Provided passage >>

------------------------------------------------------------------------

Safe, fast, pickle-free tensor storage for PyTorch. Rust core, Python interface. By Death Legion.
Project description
deathtensors
Safe, fast, pickle-free tensor storage for PyTorch. By Death Legion.
deathtensors is a real alternative to pickle for storing model weights.
Files are designed to be opened safely even when they come from an
untrusted source: opening a deathtensors file never executes
arbitrary code, because the header is parsed as JSON (no eval, no
__reduce__, no torch.load) and the tensor data blob is treated as
opaque bytes.
- Rust core, Python interface. The file format and I/O are implemented in Rust; PyO3 bindings expose a Pythonic API.
- Lazy loading. Open a file in O(1), list tensors, read metadata, and load only the tensors you need — without pulling the whole file into memory. The reader is memory-mapped, so even loading a tensor page-faults only the bytes you actually touch.
- 15 dtypes. BOOL, U8/I8/U16/I16/F16/BF16/I32/U32/F32/I64/U64/F64, and complex C64/C128.
- Per-tensor and global string metadata. Tag each tensor with layer names, training provenance, licenses, etc., and tag the file itself with model name, framework version, etc.
- Optional SHA-256 footer. Verify file integrity with
deathtensors.open(path, verify=True). - Atomic writes.
save()writes to a temp file and renames into place — a crash never leaves a half-written file visible to readers. - Deterministic output. Tensor insertion order is preserved, so two saves of the same dict produce byte-identical files (useful for reproducible research builds and git-tracked weights).
Install
pip install deathtensors # core only
pip install deathtensors[torch] # pulls in torch
pip install deathtensors[numpy] # pulls in numpy
pip install deathtensors[dev] # torch + numpy + pytest
Pre-built wheels are available for CPython 3.8–3.13 on x86_64 Linux. Other platforms fall back to a source build (requires Rust ≥ 1.74).
Quickstart
import torch
import deathtensors as dt
# 1. Save a couple of tensors to one file.

------------------------------------------------------------------------

(Skeletal landmark data)
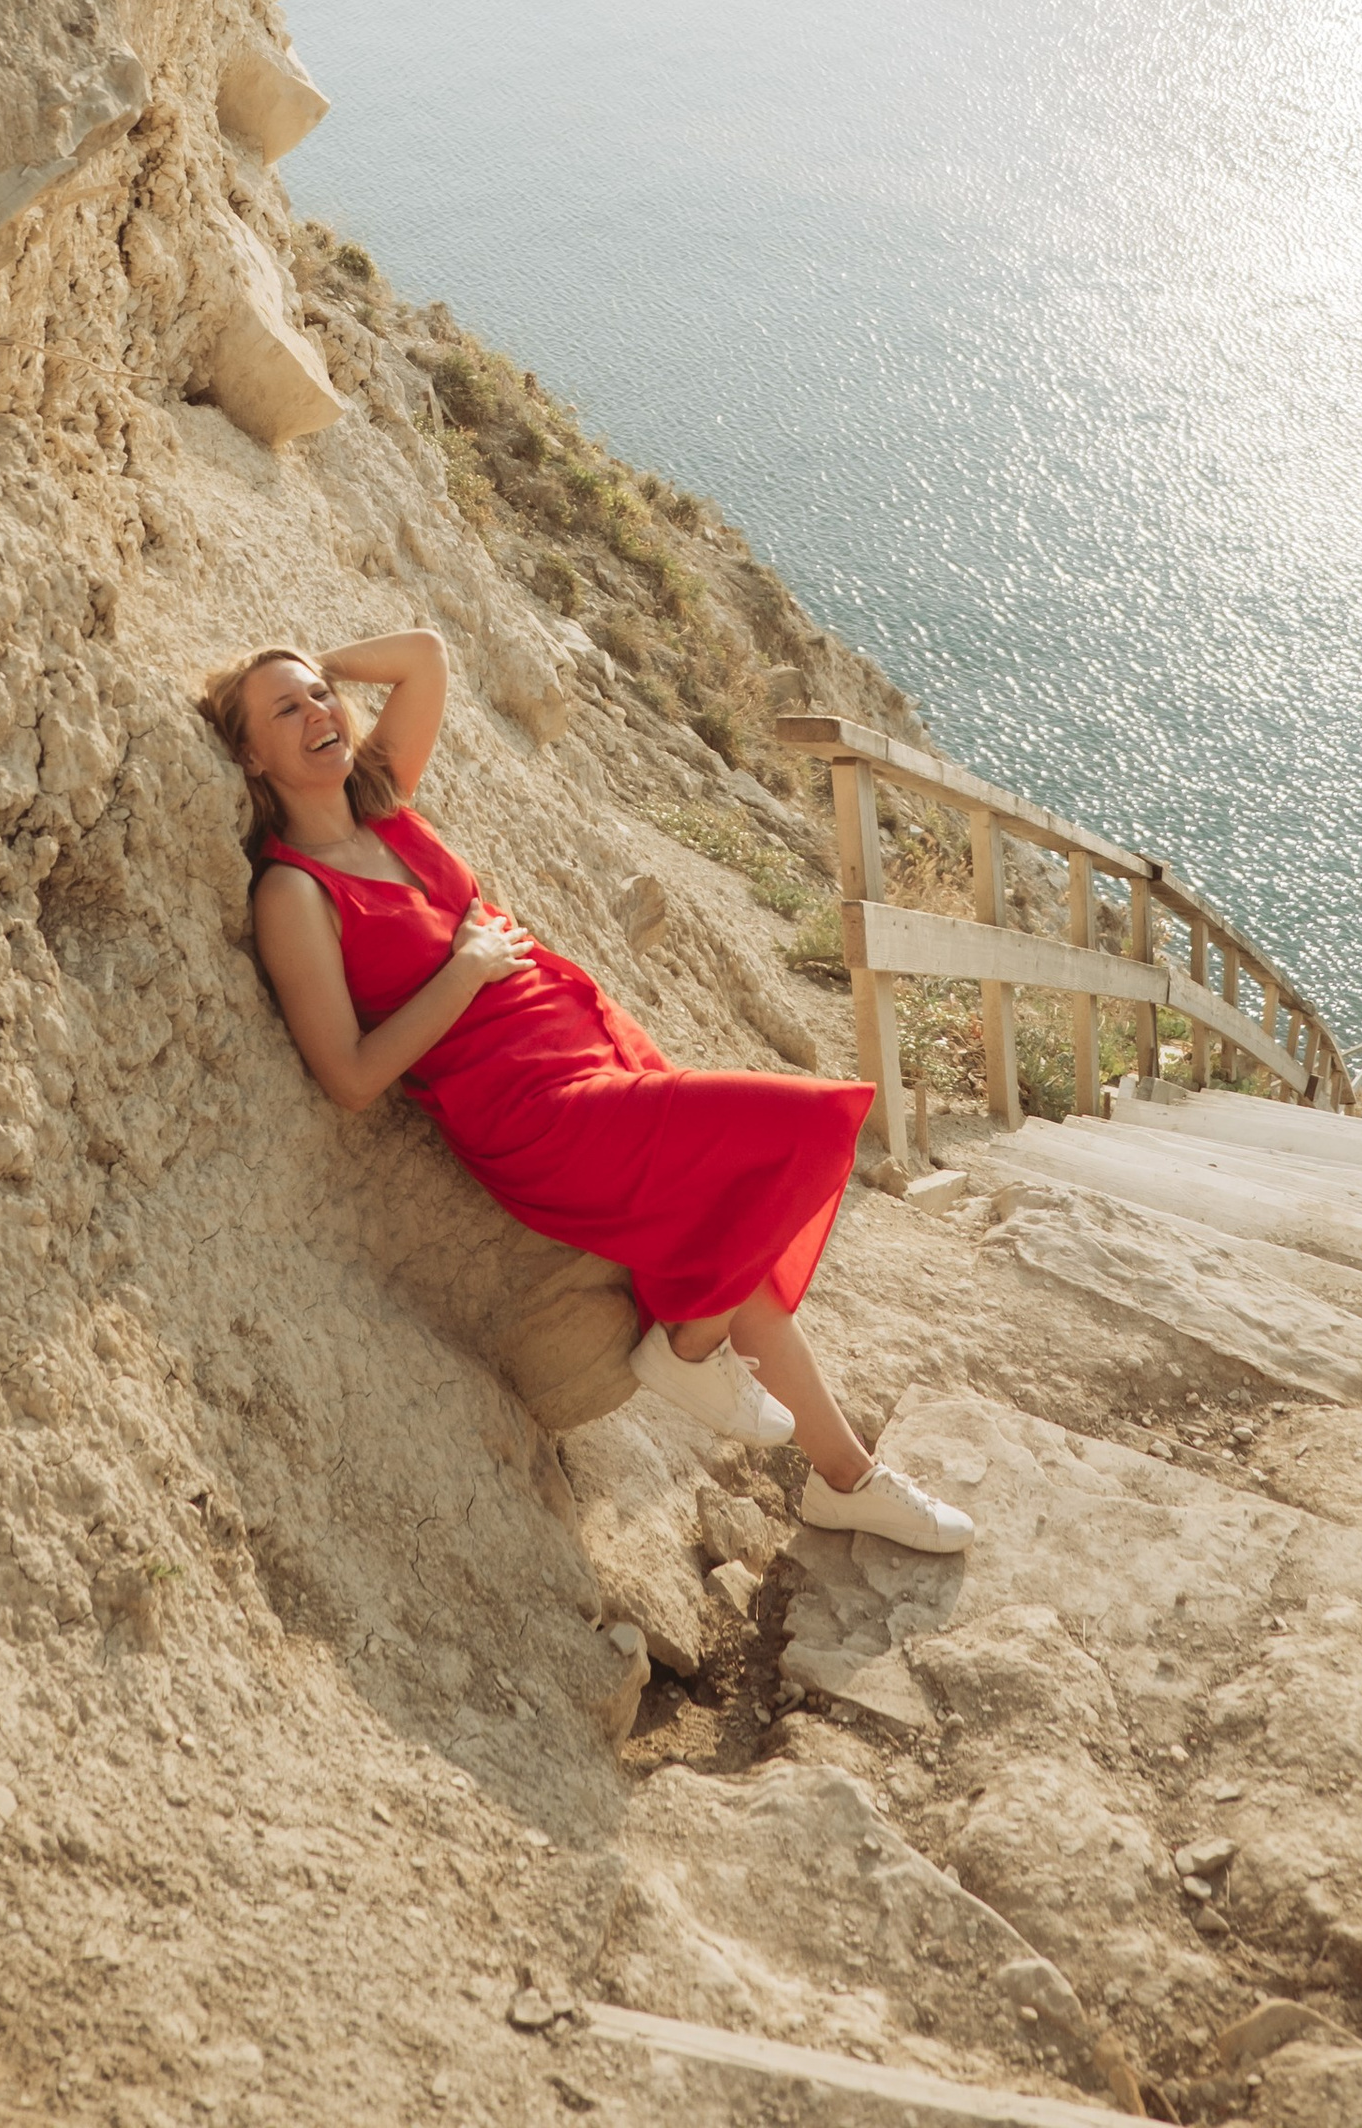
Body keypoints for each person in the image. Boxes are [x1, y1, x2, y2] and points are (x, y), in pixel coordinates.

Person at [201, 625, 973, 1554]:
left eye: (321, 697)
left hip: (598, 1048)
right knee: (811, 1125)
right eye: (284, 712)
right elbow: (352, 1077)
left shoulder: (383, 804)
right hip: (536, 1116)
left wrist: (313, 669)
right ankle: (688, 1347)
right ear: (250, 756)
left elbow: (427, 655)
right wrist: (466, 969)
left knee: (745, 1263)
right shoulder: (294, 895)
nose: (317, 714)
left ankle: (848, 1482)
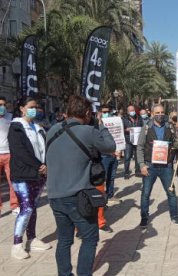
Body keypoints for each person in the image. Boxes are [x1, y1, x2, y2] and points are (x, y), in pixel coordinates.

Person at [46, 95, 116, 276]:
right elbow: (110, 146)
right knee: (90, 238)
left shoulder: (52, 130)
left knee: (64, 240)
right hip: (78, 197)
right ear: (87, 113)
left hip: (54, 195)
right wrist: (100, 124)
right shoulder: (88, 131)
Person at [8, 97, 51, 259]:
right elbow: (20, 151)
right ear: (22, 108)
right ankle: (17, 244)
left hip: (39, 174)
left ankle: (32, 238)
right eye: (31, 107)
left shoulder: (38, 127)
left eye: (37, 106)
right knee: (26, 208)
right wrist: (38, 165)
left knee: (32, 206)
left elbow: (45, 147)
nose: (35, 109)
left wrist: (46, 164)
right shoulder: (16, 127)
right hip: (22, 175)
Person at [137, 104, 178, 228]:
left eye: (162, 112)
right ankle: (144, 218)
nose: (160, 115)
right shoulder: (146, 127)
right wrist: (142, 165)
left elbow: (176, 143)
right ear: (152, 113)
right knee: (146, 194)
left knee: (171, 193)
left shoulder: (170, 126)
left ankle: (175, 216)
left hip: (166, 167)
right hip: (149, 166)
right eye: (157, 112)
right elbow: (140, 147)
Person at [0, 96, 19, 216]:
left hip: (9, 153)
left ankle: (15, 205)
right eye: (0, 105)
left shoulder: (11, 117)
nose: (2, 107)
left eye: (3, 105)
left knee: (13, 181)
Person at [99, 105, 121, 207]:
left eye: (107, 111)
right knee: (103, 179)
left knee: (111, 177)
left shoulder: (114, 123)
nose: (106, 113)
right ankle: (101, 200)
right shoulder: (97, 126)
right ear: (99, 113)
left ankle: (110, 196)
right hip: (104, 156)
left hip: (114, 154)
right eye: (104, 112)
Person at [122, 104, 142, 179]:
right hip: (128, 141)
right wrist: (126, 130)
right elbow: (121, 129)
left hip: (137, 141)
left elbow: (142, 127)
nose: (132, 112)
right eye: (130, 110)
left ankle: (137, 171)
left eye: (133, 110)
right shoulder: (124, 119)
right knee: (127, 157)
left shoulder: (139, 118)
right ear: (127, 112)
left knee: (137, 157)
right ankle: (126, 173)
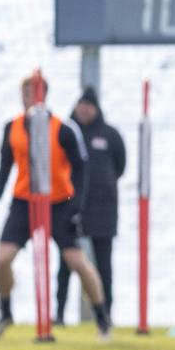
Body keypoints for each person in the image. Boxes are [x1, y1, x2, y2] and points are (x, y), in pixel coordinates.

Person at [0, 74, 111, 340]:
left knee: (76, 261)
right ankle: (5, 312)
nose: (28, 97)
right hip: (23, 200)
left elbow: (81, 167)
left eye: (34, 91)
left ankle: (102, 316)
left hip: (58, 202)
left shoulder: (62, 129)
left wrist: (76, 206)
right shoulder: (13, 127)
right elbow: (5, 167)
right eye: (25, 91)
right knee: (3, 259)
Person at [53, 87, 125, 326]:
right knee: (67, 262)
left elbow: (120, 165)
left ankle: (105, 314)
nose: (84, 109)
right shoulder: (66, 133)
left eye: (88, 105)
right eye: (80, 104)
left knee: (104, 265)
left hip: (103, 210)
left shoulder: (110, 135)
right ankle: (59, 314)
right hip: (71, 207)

------------------------------------------------------------------------

Questions >>
1. From the deathtensors project description, list the optional extras that the install commands name in square brackets.
2. Translate this sentence from the deathtensors project description into French: "Pre-built wheels are available for CPython 3.8–3.13 on x86_64 Linux."
3. According to the deathtensors project description, what Rust version does a source build require?
None of the records are needed here.

Response list >>
1. torch, numpy, dev

2. Des wheels précompilées sont disponibles pour CPython 3.8–3.13 sur Linux x86_64.

3. Rust 1.74 or later.